The final stage in cooperation was reached in the autumn of 1944 when discussions took place with the Spanish government with a view to establishing a combined intercept station. The Francois Spanish side agreed that six well trained pro-German operators and two sets should be provided. This was welcomed by the staff of the Aussenstelle who intended to employ Spanish operators on known commitments thus releasing German personnel to increase search cover. The sanction of Berlin was asked for this arrangement, but it was not known if the arrangement was ever carried out.

====Turkey====
A Funkabwehr organisation existed in Turkey on similar lines to that in Spain though it was in every respect on a less impressive scale. It appears to have been established in July 1943 and its purpose was to the interception of traffic in southern eastern Europe and particularly links going into Turkey itself. There was an establishment of four banks in Ankara under the direct control of Berlin and operated under diplomatic cover, but did not have the status of an Aussenstelle.

Axis relations with Turkey being very different from those with Spain as the unit did not receive assistance from the Turkish authorities and had to operate with great circumspection. There is no indication that the unit possessed either DF or mobile equipment; the setting up of a special unit mission in Turkey suggests that this is not the case.

For obvious reasons Turkey was of particular interest to Luftwaffe No. 2. Special Intercept Company's sphere of responsibility was the southern and eastern Balkans, and during 1943, two special operations were organised by this unit with Turkey. A number of Allied agent stations were found by DF to be in Turkey. An NCO was smuggled into Turkey in the early summer 1943 with a portable DF unit and a close-range intercept receiver. The NCO's function was to pinpoint a number of these agent stations with a mission that was to last two months. The second operation started in September 1943, when three NCO operations were sent under commercial cover and by arrangement with the Abwehr, to establish an intercept unit in Istanbul. This unit was in operation for some months as a detached intercept station under the direct operational control of the company HQ in Sofia.

====Operation Donar====
Operation Donar took place in the unoccupied zone of France in August 1942. The presence of a number of Allied WT agents in this area being known as the result of DF operations, the German government obtained the formal consent of the government administration of the Vichy France to despatch a mobile unit expedition to close them down. The operation was directed by the Sicherheitspolizei and the technical equipment and personnel was provided by the Orpo Funkabwehrdienst in Paris. The expedition was on a large scale, with all the Orpo mobile units in France taking part with some units from the Netherlands temporarily withdrawn to take part in the operation. These were divided into a number of small groups each of which was accompanied by a small Sicherheitspolizei unit and, in some cases, also by an Abwehr III detachment. Each group operated in a different area and in this way the whole of unoccupied France was covered.

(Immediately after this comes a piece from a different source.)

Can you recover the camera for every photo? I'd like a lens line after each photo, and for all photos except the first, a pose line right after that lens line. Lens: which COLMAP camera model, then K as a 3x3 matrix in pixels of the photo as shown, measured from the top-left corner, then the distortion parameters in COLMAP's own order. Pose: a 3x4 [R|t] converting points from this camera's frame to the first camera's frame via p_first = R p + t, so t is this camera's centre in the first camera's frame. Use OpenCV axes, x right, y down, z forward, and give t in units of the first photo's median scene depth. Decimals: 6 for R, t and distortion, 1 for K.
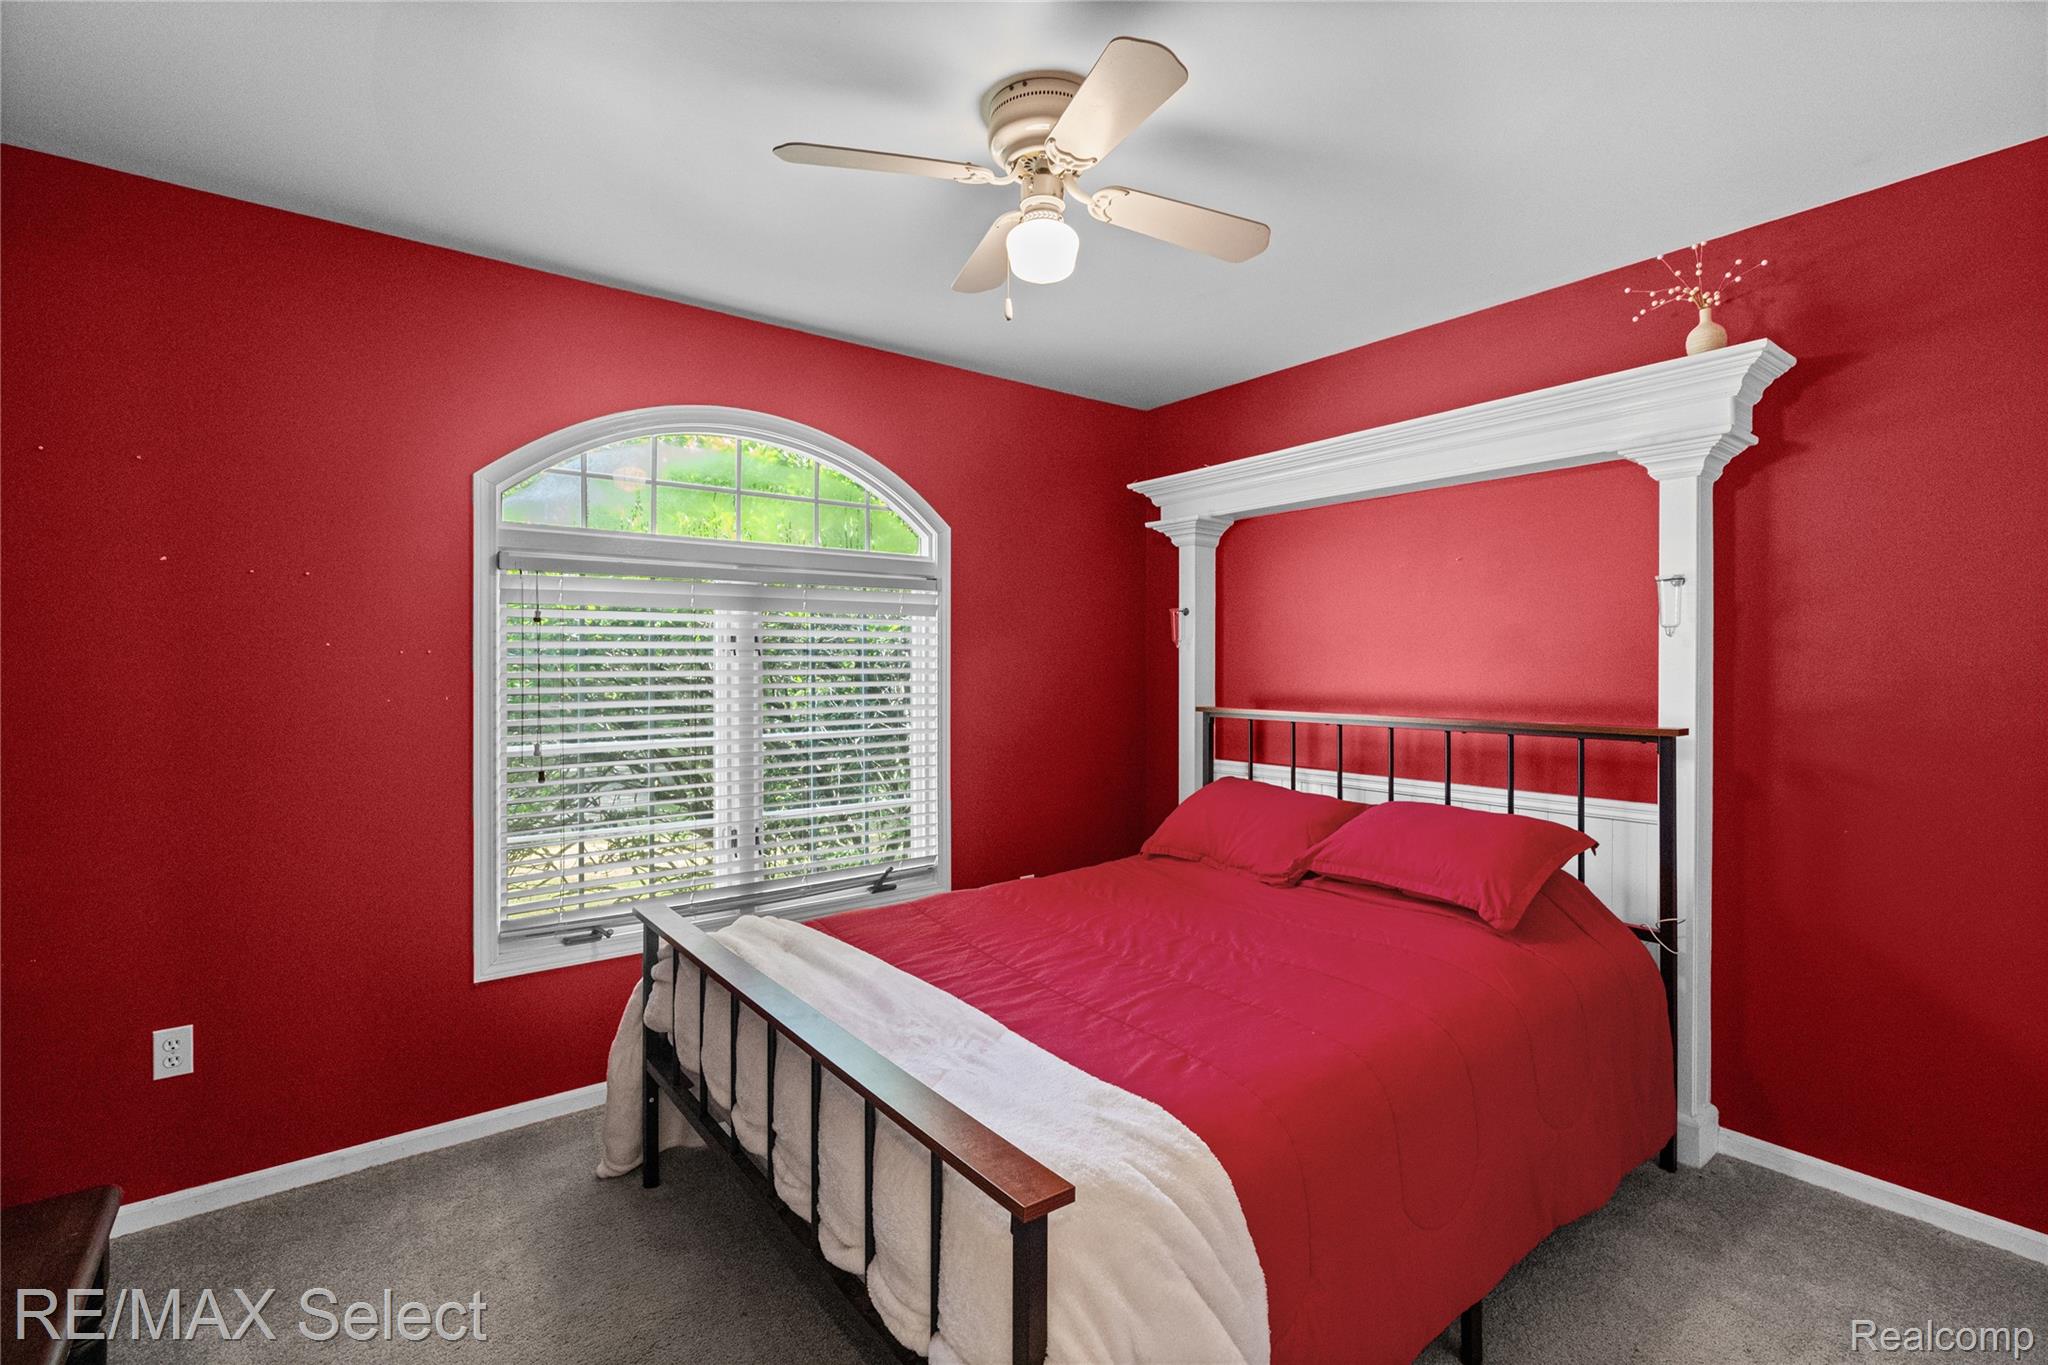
lens RADIAL K [[933.2, 0, 1031.5], [0, 933.2, 661.0], [0, 0, 1]] dist [-0.001775, 0.000181]
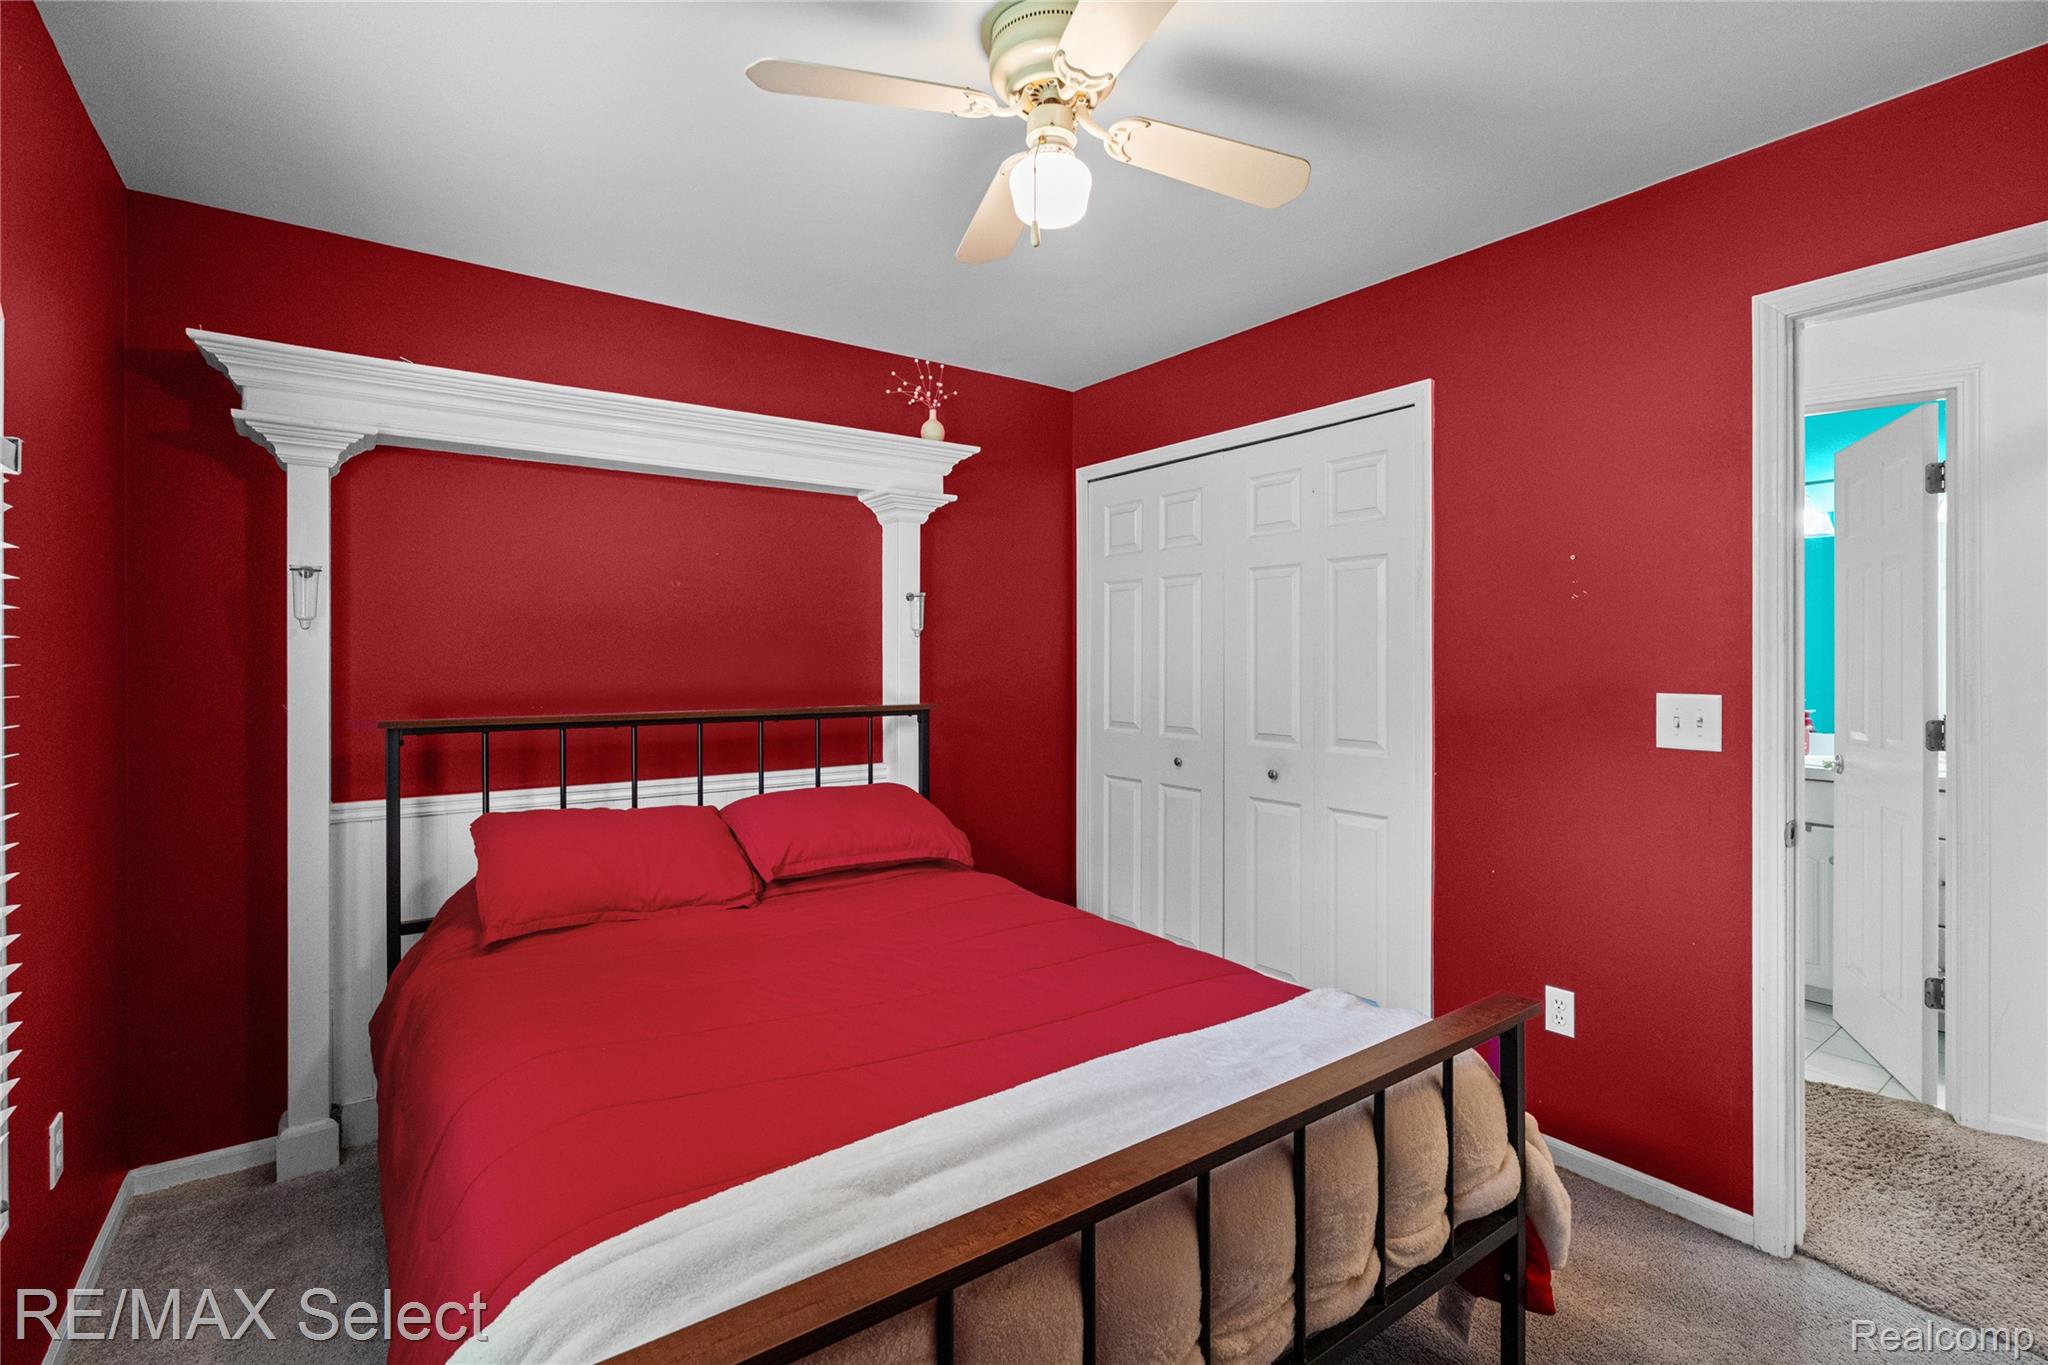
lens RADIAL K [[933.2, 0, 1031.5], [0, 933.2, 661.0], [0, 0, 1]] dist [-0.001775, 0.000181]
pose [[0.033823, 0.002300, 0.999425, -0.574281], [-0.002277, 0.999995, -0.002224, 0.008991], [-0.999425, -0.002200, 0.033828, 0.651956]]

The organisation and particularly the cover arrangement of the expedition appear to have been extremely faulty. Few French-speaking personnel took part and the steps taken to preserve secrecy were very ineffective. Consequently, results were smaller and did not come up to the expectation of the promoters of the operation. Six clandestine stations were located and closed down. The operation was closed down just before the German entry into the unoccupied zone.